Question

NO LINKS! Please help me with this problem #4l​

Answer 1

`((x-1)^2)/(64)-((y-4)^2)/(80)=1`

• Center = (1, 4)
• Vertices = (-7, 4) and (9, 4)
• Foci = (-11, 4) and (13, 4)

Explanation:

Standard equation of a horizontal hyperbola (opening left and right):

`\boxed{((x-h)^2)/(a^2)-((y-k)^2)/(b^2)=1}`

where:

• Center = (h, k)
• Vertices = (h±a, k)
• Co-vertices = (h, k±b)
• Foci = (h±c, k) where c² = a² + b²

Given:

• Center = (1, 4)
• Vertices = (-7, 4) and (9, 4)
• Point on the hyperbola = (-11, -6)

Therefore:

• h = 1
• k = 4

Find the value of a using the x-values of the vertices:

`\begin{aligned}\implies h-a &= -7\\1-a &= -7\\a &= 8\end{aligned}`

`\begin{aligned}\implies h+a &= 9\\1+a &= 9\\a &= 8\end{aligned}`

Therefore, a = 8.

Substitute the values of h, k and a into the formula:

`\implies ((x-1)^2)/(8^2)-((y-4)^2)/(b^2)=1`

`\implies ((x-1)^2)/(64)-((y-4)^2)/(b^2)=1`

Substitute the given point on the hyperbola (-11, -6) into the equation and solve for b²:

`\implies ((-11-1)^2)/(64)-((-6-4)^2)/(b^2)=1`

`\implies ((-12)^2)/(64)-((-10)^2)/(b^2)=1`

`\implies (144)/(64)-(100)/(b^2)=1`

`\implies (144)/(64)-1=(100)/(b^2)`

`\implies (144)/(64)-(64)/(64)=(100)/(b^2)`

`\implies (80)/(64)=(100)/(b^2)`

`\implies (5)/(4)=(100)/(b^2)`

`\implies b^2=(4 \cdot 100)/(5)`

`\implies b^2=(400)/(5)`

`\implies b^2=80`

Therefore, the equation of the hyperbola is:

`\boxed{((x-1)^2)/(64)-((y-4)^2)/(80)=1}`

To find the foci, first find c where c² = a² + b²:

`\implies c=√(a^2+b^2)`

`\implies c=√(64+80)`

`\implies c=√(144)`

`\implies c=12`

Substitute the found value of c, along with the values of h and k into the foci formula:

`\implies (h+c, k)=(1+12, 4)=(13,4)`

`\implies (h-c,k)=(1-12,4)=(-11,4)`

Therefore, the foci are (-11, 4) and (13, 4).

Answer 2

• equation: (x -1)²/64 -(y -4)²/80 = 1
• foci: (-11, 4), (13, 4)

Explanation:

You want the steps to finding the equation of the hyperbola with center (1, 4), vertices (-7, 4) and (9, 4) and that includes the point (-11, -6).

Equation of a hyperbola

The standard-form equation of a hyperbola with center (h, k) and semi-axes 'a' and 'b' is ...

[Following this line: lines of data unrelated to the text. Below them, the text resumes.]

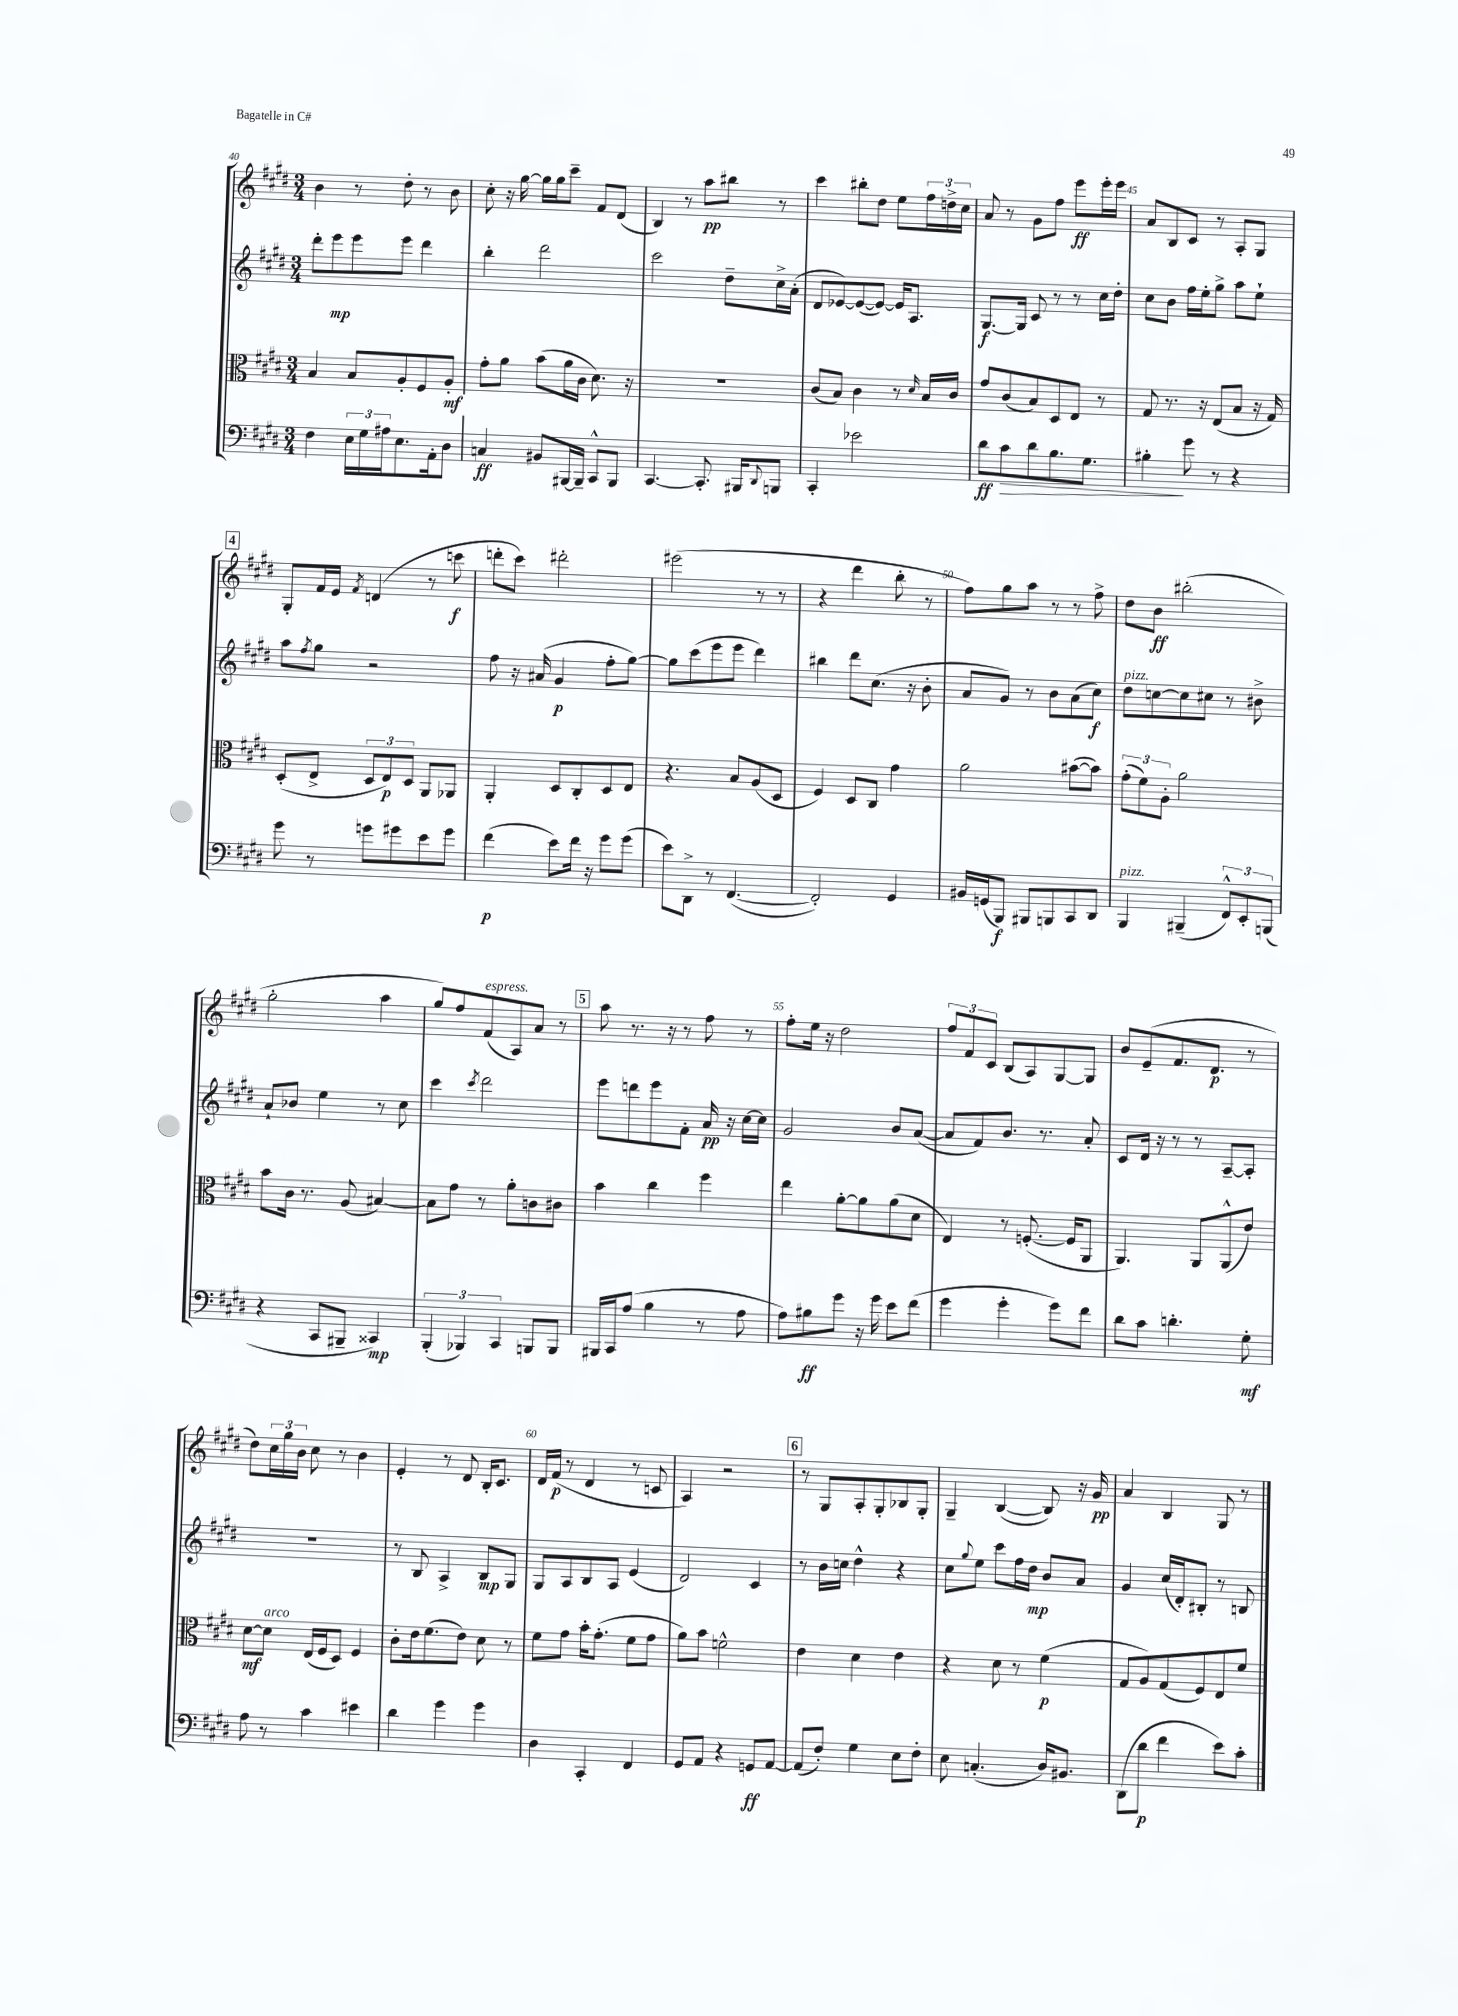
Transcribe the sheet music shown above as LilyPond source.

<<
\new StaffGroup <<
\new Staff = "s0" {
    \clef treble \key e \major \numericTimeSignature \time 3/4
    b'4 r8 dis''8-. r8 b'8 |
    cis''8-. r16 gis''16~ gis''16 gis''16 cis'''8-- fis'8 dis'8( |
    b4) r8 a''8\pp bis''8 r8 |
    cis'''4 bis''8-. dis''8 e''8 \tuplet 3/2 { fis''16 d''16-> cis''16 } |
    a'8 r8 gis'8 fis''8 e'''8\ff e'''16-. e'''16 |
    a'8 b8 cis'8 r8 a8-. gis8 |
    \mark \markup { \box "4" } gis8-. fis'16 e'16 \acciaccatura { fis'8 } d'4( r8 c'''8\f |
    d'''8-. cis'''8) dis'''2-. |
    eis'''2( r8 r8 |
    r4 dis'''4 b''8-. r8 |
    fis''8) gis''8 a''8 r8 r8 fis''8-> |
    dis''8 b'8\ff bis''2-.( |
    gis''2-. a''4 |
    gis''8) fis''8 fis'8^\markup { \italic "espress." }( a8) a'8 r8 |
    \mark \markup { \box "5" } a''8 r8. r16 r8 fis''8 r8 |
    fis''8-. e''16 r16 dis''2 |
    \tuplet 3/2 { fis''8 fis'8 cis'8 } b8( a8) gis8~ gis8 |
    b'8 e'8--( fis'8. dis'8.\p r8 |
    dis''8) \tuplet 3/2 { cis''16 gis''16 b'16 } cis''8 r8 b'4 |
    e'4-. r8 dis'8 b16-. cis'8. |
    dis'16 fis'16\p( r8 dis'4 r8 c'8 |
    a4) r2 |
    \mark \markup { \box "6" } r8 gis8 a8-. gis8-. bes8 gis8-. |
    gis4-- b4~( b8) r16 gis'16\pp |
    a'4 b4 gis8 r8 \bar "|." |
}
\new Staff = "s1" {
    \clef treble \key e \major \numericTimeSignature \time 3/4
    dis'''8-. e'''8\mp e'''8 e'''8 dis'''4 |
    b''4-. dis'''2 |
    cis'''2 dis''8-- cis''16-> a'16-.( |
    dis'8 ees'8~) ees'8~( ees'8~) ees'16 a8. |
    gis8.~\f gis16 cis'8 r8 r8 cis''16 dis''16-. |
    cis''8 b'8 fis''16 e''16-. gis''8-> a''8 e''8-! |
    \mark \markup { \box "4" } a''8 \acciaccatura { fis''8 } gis''8 r2 |
    fis''8 r16 ais'16( gis'4\p fis''8-. gis''8~) |
    gis''8 cis'''8( e'''8 e'''8 dis'''4) |
    bis''4 dis'''8 cis''8.( r16 b'8-. |
    a'8 gis'8) r8 b'8 a'8( cis''8\f) |
    dis''8^\markup { \italic "pizz." } c''8~ c''8 cis''8 r8 bis'8-> |
    a'8-! bes'8 e''4 r8 cis''8 |
    cis'''4 \acciaccatura { cis'''8 } dis'''2 |
    \mark \markup { \box "5" } e'''8 d'''8 e'''8 fis'8-. a'16\pp r16 cis''16~ cis''16 |
    gis'2 b'8 a'8~( |
    a'8 fis'8) b'8. r8. a'8-. |
    cis'8 dis'16 r16 r8 r8 a8~-- a8-. |
    R2. |
    r8 b8 a4-> b8\mp gis8 |
    gis8 a8 b8 a8 e'4( |
    dis'2) cis'4 |
    \mark \markup { \box "6" } r8 b'16 c''16 dis''4-^ r4 |
    cis''8 \appoggiatura { gis''8 } e''8 cis'''8 fis''16 dis''16\mp b'8 a'8 |
    gis'4 cis''16( dis'16-.) bis8-. r8 b8 \bar "|." |
}
\new Staff = "s2" {
    \clef alto \key e \major \numericTimeSignature \time 3/4
    b4 b8 a8-. fis8 a8-.\mf |
    gis'8-. a'8 b'8( a'16 cis'16 dis'8.) r16 |
    R2. |
    cis'8( b8) cis'4 r8 \grace { dis'16 } b16 cis'16 |
    gis'8 cis'8( b8) dis8 e8 r8 |
    gis8 r8. r16 e8( b8 r16 gis16) |
    \mark \markup { \box "4" } dis8-.( e8-> \tuplet 3/2 { dis8 e8\p) dis8 } a,8 aes,8 |
    a,4-. dis8 cis8-. dis8 e8 |
    r4. b8 a8( dis8 |
    fis4) dis8 cis8 gis'4 |
    a'2 bis'8~( bis'8) |
    \tuplet 3/2 { gis'8-.( fis'8) a8-. } a'2 |
    b'8 cis'16 r8. a8( bis4~) |
    bis8 gis'8 r8 a'8-. c'8 cis'8 |
    \mark \markup { \box "5" } b'4 cis''4 fis''4 |
    e''4 a'8~-. a'8 a'8( dis'8 |
    e4) r8 f8.~-.( f16 a,8 |
    a,4.) a,8 a,8-^( e'8) |
    dis'8~\mf dis'8^\markup { \italic "arco" } e16( fis16 dis8) fis4 |
    cis'8-. e'16 fis'8.( e'8) dis'8 r8 |
    fis'8 gis'8 b'16-. gis'8.-.( fis'8 gis'8 |
    a'8) b'8 f'2-^ |
    \mark \markup { \box "6" } e'4 dis'4 e'4 |
    r4 dis'8 r8 fis'4\p( |
    gis8 a8) gis8( fis8) e8 fis'8 \bar "|." |
}
\new Staff = "s3" {
    \clef bass \key e \major \numericTimeSignature \time 3/4
    fis4 \tuplet 3/2 { e16 gis16 ais16 } e8. a,16-. dis8 |
    c4\ff bis,8 bis,,16~ bis,,16-- cis,8-^ bis,,8 |
    cis,4.~ cis,8.-. bis,,16 \appoggiatura { dis,8 } b,,8 |
    cis,4-. ees'2 |
    dis'8\ff cis'8\> dis'8 b8. gis8. |
    bis4-.\! gis'8 r8 r4 |
    \mark \markup { \box "4" } gis'8 r8 g'8 gis'8 e'8 gis'8 |
    fis'4\p( e'8) fis'16 r16 gis'8 gis'8( |
    e'8) dis,8-> r8 fis,4.~( |
    fis,2-.) gis,4 |
    bis,16 g,16( b,,8\f) bis,,8 b,,8 cis,8 dis,8 |
    b,,4^\markup { \italic "pizz." } bis,,4--( \tuplet 3/2 { fis,8-^) e,8-. b,,8( } |
    r4 cis,8 bis,,8-- cisis,4\mp) |
    \tuplet 3/2 { b,,4-.( bes,,4) cis,4 } b,,8 b,,8 |
    \mark \markup { \box "5" } bis,,16 cis,16 a8( b4 r8 a8 |
    a8) bis8\ff gis'8 r16 gis'16 e'8 fis'8( |
    gis'4 gis'4-. gis'8) fis'8 |
    dis'8 cis'8 d'4.-. gis8-.\mf |
    a8 r8 cis'4 eis'4 |
    dis'4 gis'4 gis'4 |
    dis4 cis,4-. fis,4 |
    gis,8 a,8 r4 g,8\ff a,8~ |
    \mark \markup { \box "6" } a,8( fis8-.) gis4 e8 fis8-. |
    e8 c4.-.( dis16) bis,8. |
    dis,8( dis'8\p fis'4 e'8) cis'8-. \bar "|." |
}
>>
>>
\layout { \context { \Score currentBarNumber = #40 \override BarNumber.break-visibility = ##(#f #t #t) barNumberVisibility = #(every-nth-bar-number-visible 5) } }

`((x-h)^2)/(a^2)+((y-k)^2)/(b^2)=1`

The "linear eccentricity" 'c' is the distance from the center to a focus, and satisfies the equation ...

c² = a² +b²

The vertices are (h±a, k) and the foci are (h±c, k).

Application

The center of the hyperbola is given as (1, 4). The distance from the right vertex to the center is ...

a = 9-1 = 8

The equation thus far is ...

(x -1)/8² -(y -4)/b² = 1

The value of 'b' can be determined from the given point:

(-11 -1)²/8² -(-6 -4)²/b² = 1

9/4 -100/b² = 1

5/4 = 100/b²

b² = 100/(5/4) = 80

The linear eccentricity is ...

c² = a² +b²

c² = 64 +80 = 144

c = √144 = 12

The foci are (1±12, 4) = (-11, 4) and (13, 4).

The equation is ...

(x -1)²/64 -(y -4)²/80 = 1

Step summary

1. The given information was used to find semi-major axis 'a'.
2. Together with the given center value (h, k), and the given point, the equation was written and solved for b².
3. The value of 'c' was found from a² and b², and used to find the locations of the foci.